▶ **Brief**:
Take the listing below and print exactly the lines starting at the line containing "Document page, 1241x1754 pixels." and ending at the line containing "Identify the document", both ends included, and no others.

▶ **Records shown**:
%%
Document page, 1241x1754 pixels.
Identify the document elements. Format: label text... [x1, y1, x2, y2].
%%
%%
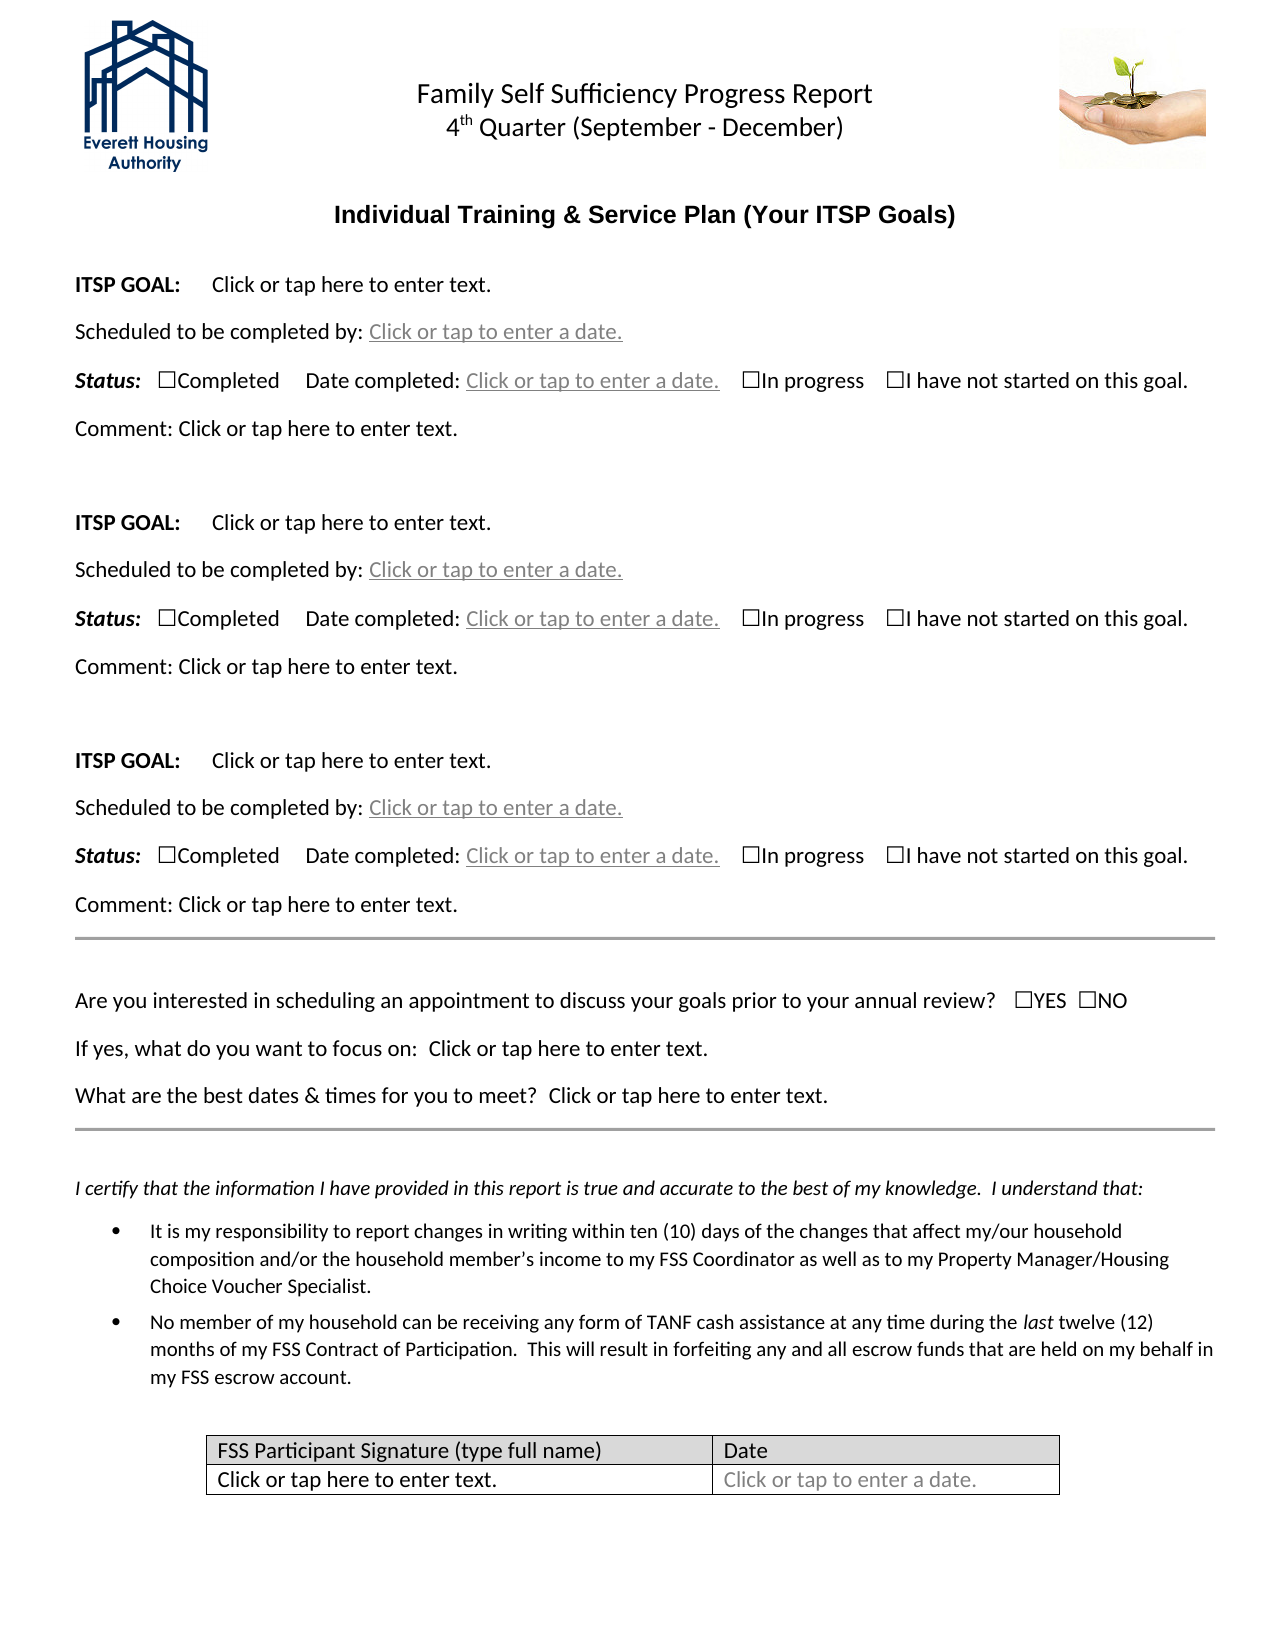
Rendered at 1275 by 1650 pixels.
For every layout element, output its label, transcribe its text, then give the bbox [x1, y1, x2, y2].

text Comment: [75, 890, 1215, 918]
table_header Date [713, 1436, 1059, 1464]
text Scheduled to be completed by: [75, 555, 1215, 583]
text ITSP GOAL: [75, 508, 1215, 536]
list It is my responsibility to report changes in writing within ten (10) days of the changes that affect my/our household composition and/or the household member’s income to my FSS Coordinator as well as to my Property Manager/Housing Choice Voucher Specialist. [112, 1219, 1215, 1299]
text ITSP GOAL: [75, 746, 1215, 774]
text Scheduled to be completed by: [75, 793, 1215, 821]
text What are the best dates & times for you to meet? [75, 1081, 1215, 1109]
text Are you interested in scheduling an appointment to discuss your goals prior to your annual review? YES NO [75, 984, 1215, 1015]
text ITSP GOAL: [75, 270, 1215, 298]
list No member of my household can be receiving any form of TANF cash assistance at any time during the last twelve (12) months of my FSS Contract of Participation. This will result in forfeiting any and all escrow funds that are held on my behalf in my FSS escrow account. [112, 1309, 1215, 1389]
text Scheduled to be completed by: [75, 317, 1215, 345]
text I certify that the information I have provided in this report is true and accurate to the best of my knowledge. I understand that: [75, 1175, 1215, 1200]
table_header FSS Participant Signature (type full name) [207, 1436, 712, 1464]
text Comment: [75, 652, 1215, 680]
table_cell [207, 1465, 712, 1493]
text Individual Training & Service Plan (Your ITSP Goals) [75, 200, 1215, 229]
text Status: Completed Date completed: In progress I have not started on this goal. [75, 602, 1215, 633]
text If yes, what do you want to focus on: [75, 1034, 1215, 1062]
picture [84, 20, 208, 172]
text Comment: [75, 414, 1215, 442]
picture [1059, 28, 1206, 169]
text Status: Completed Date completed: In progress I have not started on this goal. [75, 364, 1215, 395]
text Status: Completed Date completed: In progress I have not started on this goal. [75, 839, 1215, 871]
%%
▶ **Response to this exercise**:
Document page, 1241x1754 pixels.
Identify the document elements. Format: label text... [x1, y1, x2, y2].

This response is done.